*** GIVEN RECORDS ***

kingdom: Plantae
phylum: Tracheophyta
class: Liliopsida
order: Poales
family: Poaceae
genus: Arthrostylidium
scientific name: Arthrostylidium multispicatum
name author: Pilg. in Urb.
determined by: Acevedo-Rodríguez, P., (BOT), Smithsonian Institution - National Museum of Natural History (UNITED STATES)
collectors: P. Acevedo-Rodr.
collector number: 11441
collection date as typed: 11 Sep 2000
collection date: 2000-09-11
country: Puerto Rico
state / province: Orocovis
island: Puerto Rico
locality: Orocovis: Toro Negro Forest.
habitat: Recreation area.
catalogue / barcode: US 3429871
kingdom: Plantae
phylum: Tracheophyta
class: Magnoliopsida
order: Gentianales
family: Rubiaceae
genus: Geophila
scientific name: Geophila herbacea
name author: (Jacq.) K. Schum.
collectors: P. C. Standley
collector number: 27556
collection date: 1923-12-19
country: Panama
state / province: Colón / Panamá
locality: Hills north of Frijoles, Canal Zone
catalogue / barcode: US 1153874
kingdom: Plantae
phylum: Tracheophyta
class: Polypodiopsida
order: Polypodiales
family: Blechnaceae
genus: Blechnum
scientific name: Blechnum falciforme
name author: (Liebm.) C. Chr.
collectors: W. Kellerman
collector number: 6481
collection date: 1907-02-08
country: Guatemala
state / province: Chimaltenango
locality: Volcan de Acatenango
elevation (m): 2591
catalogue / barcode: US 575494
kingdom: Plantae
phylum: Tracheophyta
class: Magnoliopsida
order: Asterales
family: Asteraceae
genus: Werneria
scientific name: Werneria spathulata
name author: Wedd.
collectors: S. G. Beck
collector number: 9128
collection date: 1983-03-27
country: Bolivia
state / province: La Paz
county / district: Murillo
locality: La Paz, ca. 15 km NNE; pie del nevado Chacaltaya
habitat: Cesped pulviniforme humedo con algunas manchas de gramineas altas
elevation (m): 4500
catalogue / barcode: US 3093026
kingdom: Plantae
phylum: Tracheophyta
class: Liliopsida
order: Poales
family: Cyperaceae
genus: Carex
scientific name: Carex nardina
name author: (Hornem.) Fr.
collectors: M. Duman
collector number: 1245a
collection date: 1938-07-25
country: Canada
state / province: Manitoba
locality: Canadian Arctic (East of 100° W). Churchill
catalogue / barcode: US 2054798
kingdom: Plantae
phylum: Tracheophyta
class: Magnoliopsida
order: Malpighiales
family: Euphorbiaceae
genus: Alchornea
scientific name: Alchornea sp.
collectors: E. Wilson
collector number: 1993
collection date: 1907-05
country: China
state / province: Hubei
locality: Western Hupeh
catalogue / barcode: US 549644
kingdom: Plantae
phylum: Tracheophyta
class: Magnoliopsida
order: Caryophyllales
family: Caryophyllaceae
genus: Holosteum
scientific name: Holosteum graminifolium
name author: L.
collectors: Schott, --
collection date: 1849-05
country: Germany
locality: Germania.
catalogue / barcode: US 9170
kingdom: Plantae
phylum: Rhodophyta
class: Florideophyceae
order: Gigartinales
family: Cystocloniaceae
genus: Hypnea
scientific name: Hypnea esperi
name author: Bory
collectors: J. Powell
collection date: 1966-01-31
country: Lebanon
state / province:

***

TASK GOAL
Can you duplicate the lines in the records above, from the line holding "collectors: P. C. Standley" through the line holding "collector number: 6481", inclusive, without changing a character?

COMPLETE OUTPUT
collectors: P. C. Standley
collector number: 27556
collection date: 1923-12-19
country: Panama
state / province: Colón / Panamá
locality: Hills north of Frijoles, Canal Zone
catalogue / barcode: US 1153874
kingdom: Plantae
phylum: Tracheophyta
class: Polypodiopsida
order: Polypodiales
family: Blechnaceae
genus: Blechnum
scientific name: Blechnum falciforme
name author: (Liebm.) C. Chr.
collectors: W. Kellerman
collector number: 6481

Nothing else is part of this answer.